Designer Wayne Hemingway, who founded the Red or Dead and Hemingway Design ventures, chaired the event, as part of the Invest North 2022 conference organised by TheBusinessDesk.com.

He opened the discussion by explaining what towns meant to him, saying: “My experience of towns started in the town I grew up in, Blackburn.

“The town centre was a place we went to for concerts. I always remember seeing David Bowie in King George’s Hall in Blackburn in 1972. Everything revolved around culture, but it wasn’t culture then, it was just going out.”

He lamented that society allowed town centres to become “temples of consumerism”, led by big brands: “Shop till you drop became the philosophy and landlords and councils were in cahoots.”

But he said 11 years ago Blackburn Town Council asked if Hemingway Design could help reinvigorate Town Hall Street.

He said: “Blackburn is a ‘making town’ so we said ‘let’s give all the shops to makers’. It has been a big success.”

The town now stages its unique Festival of Making, a free festival that brings 60,000 visitors to Blackburn every year. Hemingway Design has also worked with King’s Cross in London, to reimagine the area. He added: “Town centres can be done differently.”

He welcomed the demise of some of the big retailers: “It’s good that big brands have gone, but a shame people lost their jobs. The public are driving this. A new generation are closing down, basically, shops that were s***.”

The discussion looked at two Northern locations that have experienced regeneration of different types, the Calderdale borough of West Yorkshire, and Morecambe in Lancashire.

Nicky Chance-Thompson is chief executive of The Piece Hall Trust in Halifax which has been reinvigorated since reopening in August 2017. She said: “Places like Piece Hall are part of our identity and DNA. They can give people a better way of working and reinvent towns.

“Calderdale is a very creative, distinctive, resilient and kind borough that will always rise to the occasion to support the community. Piece Hall has been part of our DNA since 1799.”

Nicky Chance-Thompson

Since reopening in 2017 a European-style piazza has been created and it now supports 40 shops and businesses. Nicky said: “We needed to open up this amazing space to the rest of the world.”

She said since reopening Piece Hall has attracted 8.5 million people and it has added £2.5m to the local economy: “It’s amazing what you can do with these assets if you invest in them,” she added.

Pam Warhurst, who is behind Incredible Edible and chair of Todmorden Town Deal, initially began a revival of the town through her Incredible Edible venture which she said was aimed at “imagining a new local economy”.

It involved edible beds, growing food outside the local hospital, and the creation of ‘Pollination Street’ where food is grown in a bid to capture the imagination of what the market town might be.

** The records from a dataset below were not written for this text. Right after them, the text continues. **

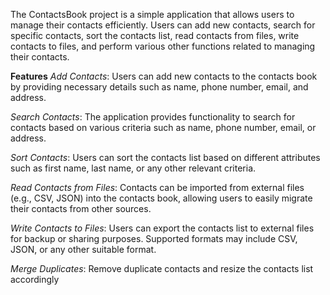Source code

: The ContactsBook project is a simple application that allows users to manage their contacts efficiently. Users can add new contacts, search for specific contacts, sort the contacts list, read contacts from files, write contacts to files, and perform various other functions related to managing their contacts.

**Features**
_Add Contacts_: Users can add new contacts to the contacts book by providing necessary details such as name, phone number, email, and address.

_Search Contacts_: The application provides functionality to search for contacts based on various criteria such as name, phone number, email, or address.

_Sort Contacts_: Users can sort the contacts list based on different attributes such as first name, last name, or any other relevant criteria.

_Read Contacts from Files_: Contacts can be imported from external files (e.g., CSV, JSON) into the contacts book, allowing users to easily migrate their contacts from other sources.

_Write Contacts to Files_: Users can export the contacts list to external files for backup or sharing purposes. Supported formats may include CSV, JSON, or any other suitable format.

_Merge Duplicates_: Remove duplicate contacts and resize the contacts list accordingly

She then became involved with Todmorden’s Town Deal which aims, among other things, to create a net zero town. There is a plan to create a piazza in the middle of the town.

Pam said: “What we’re doing in Todmorden feels owned by the people of Todmorden. We haven’t flown in people.”

David Harland, CEO of Cornwall’s Eden Project International, then followed, talking about his plan to create the £125m Eden Project North in Morecambe, birthplace of Wayne Hemingway, after receiving planning permission in January.

He said Cornwall’s Eden Project acted as a catalyst and now attracts one million visitors a year, boasts 80% local procurement, employs 363 staff and has contributed a £2.2bn economic impact.

The Morecambe scheme is set to attract 830,882 visitors a year and create 2,000 construction jobs.

Mr Harland said four years ago, when he floated the idea, people asked him, ‘why Morecambe?’ He explained: “We were struck from day one. Here was a place that existed to link the natural world with health and wellbeing.

“That’s why Morecambe existed. It was a place you went to to take the air and to see the beautiful environment that was out there. How do you take this place that has lost its way to create something that will drive people to view it as a 21st century seaside resort?”

He said, with the aim of opening in 2024, his plans will hopefully act as a change agent: “This can act as a beacon of levelling up and also as a beacon for skills and allow people in and around Morcambe to develop the skills they need.

“We are trying to create something that is of its place and talked about all around the world. The joy of this for me and the team is it is being built in right now and it is really happening. In Cornwall we had to retrofit.

He added: “Four years ago people were saying, ‘it’s never going to happen’, now they are saying, ‘when’s it going to happen’.”